Indoor Air Quality Questions and Answers

by Dave on August 22, 2009

by Matthew Peterson

An aspect of building and designing “green” structures that has not gotten enough attention is the health aspects of these buildings. Indoor Air Quality is paramount in providing the inhabitants clean air to breathe. Clean air is free from small particulates – dust, dander, and other allergy irritating air borne pollutants. How important is this? According to the U.S. Environmental Protection Agency indoor air is two to five times more polluted than outdoor air.

The primary way we can defend our homes against particulates is with the air filter that is installed in your HVAC (heating, ventilation, and air conditioning) system. There are several types of filters from fiberglass panel filters (which are as effective as not having a filter…kind of…) to high MERV rated HEPA Air Filters. MERV is a standard used to measure the overall efficiency of a filter and are used to rate the ability of an air conditioning filter to remove dust from the air as it passes through the filter. Higher MERV ratings mean fewer dust particles and other airborne contaminants pass through the filter.

Strictly speaking MERV-ese, when you are looking at the ratings of various filters remember the following numbers and what they mean. Anything below a MERV 5 is really not effective or efficient. MERV 5 to 8 rated filters are a better choice and these filters will collect particles as small as 3 microns. Filters with a MERV rating of 9 to 12 are used in commercial and industrial applications and will stop particles in the 1 to 3 micron range. These filters are a great choice for home owners who want the best dust control possible. Key to know when using filters with MERV 9 ratings and above it is important to clean or replace them when recommended by the manufacturer because they will have a negative effect on air flow when they become dirty. This can lead to performance problems and decreased operating efficiency.

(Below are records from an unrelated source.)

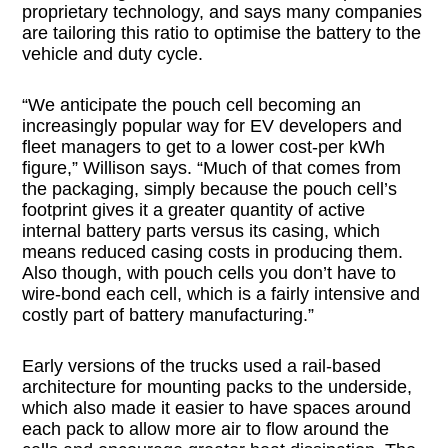
proprietary technology, and says many companies
are tailoring this ratio to optimise the battery to the
vehicle and duty cycle.
“We anticipate the pouch cell becoming an
increasingly popular way for EV developers and
fleet managers to get to a lower cost-per kWh
figure,” Willison says. “Much of that comes from
the packaging, simply because the pouch cell’s
footprint gives it a greater quantity of active
internal battery parts versus its casing, which
means reduced casing costs in producing them.
Also though, with pouch cells you don’t have to
wire-bond each cell, which is a fairly intensive and
costly part of battery manufacturing.”
Early versions of the trucks used a rail-based
architecture for mounting packs to the underside,
which also made it easier to have spaces around
each pack to allow more air to flow around the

Let’s look into the most popular, most efficient types that will do a great job for your existing home or what you need to make sure is in your new home.

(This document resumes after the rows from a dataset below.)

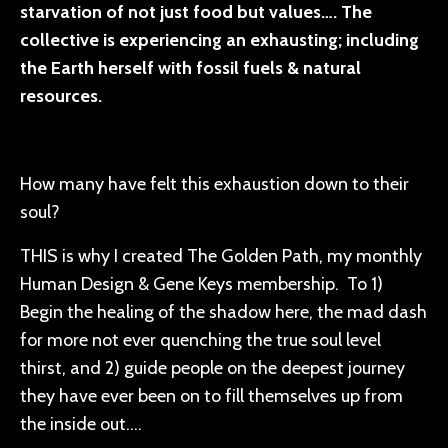
starvation of not just food but values…. The
collective is experiencing an exhausting; including
the Earth herself with fossil fuels & natural
resources.
How many have felt this exhaustion down to their
soul?
THIS is why I created The Golden Path, my monthly
Human Design & Gene Keys membership. To 1)
Begin the healing of the shadow here, the mad dash
for more not ever quenching the true soul level
thirst, and 2) guide people on the deepest journey
they have ever been on to fill themselves up from
the inside out….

Pleated air filters are among them most popular types of filters available today – and with good reason. Most pleated air filters are rated at 20 – 30 percent efficient and have a MERV 5 rating. This of course depends on the material being used in the construction of the filter. There are pleated air filters with a MERV 12 rating which means it is over 97 percent efficient. This is a very high rating for a pleated filter. They are able to attain this very high rating by incorporating electrostatic characteristics in the pleated design. Another factor that makes some of these filters appealing is they don’t support the bacterial, fungal and mold growth.

Electrostatic air filters are a combination of mechanical air filtration and the technology used in many of the air cleaners commonly sold today which remove dust particles from the air by using static electricity or electronic means. The best furnace filter is the one that has the least effect on air flow but removes the most dust from the air. This is where the electrostatic furnace filter shines. Electrostatic air filters remove a very high percentage of contaminants from the air but at the same time have little effect on air flow. As air passes through electrostatic filters, a static charge is created within the filter; as a result dust particles are attracted to the filter and remain trapped there until the filter is washed.

HEPA air filters are among the most efficient air conditioner filters available – around 99%. HEPA is an acronym which stands for High Efficiency Particulate Arrestance. A HEPA filter has the potential to provide relief for allergy and asthma sufferers because they trap mold, pet dander, pollen, bacteria and many other airborne particles. Use of these filters requires that you be very diligent with the maintenance that is required to maintain them. This is important, to prevent problems that can arise from reduced air flow through an air conditioning system when they become dirty.

Fairly new to the market, because they typically are only sold to HVAC Wholesalers are Media Filters. Media filter capacity is very high compared to some of the other filter types available because they utilize all of the material in the filter. If dust is not stopped by the first part of the filter it will be stopped as it gets deeper into the filter. The easiest way to purchase these is through some online stores. When it comes to efficiency and cost, these are probably among the best available to home owners. The big advantage of these filters over electrostatic air filters is they do not have to be rinsed clean every few months, just change the filter pad and reinstall the frame with a new pad.

When it comes to combating all those things that float in our air and that we breathe in, look into upgrading your filters with one of those listed above. It may take a few minutes at your local hardware store to look through them and figure out which one works best for you but the benefits will pay off almost immediately. As a side benefit, for those of you that hate to dust (like me…), is that the less “stuff” in the air – the less “stuff” on your coffee table. Ah, the benefits of “green”.

Matthew Peterson is the Principal of Element Design Group in Lewes.

This column first appeared in Coastal Sussex Weekly, June 25, 2009.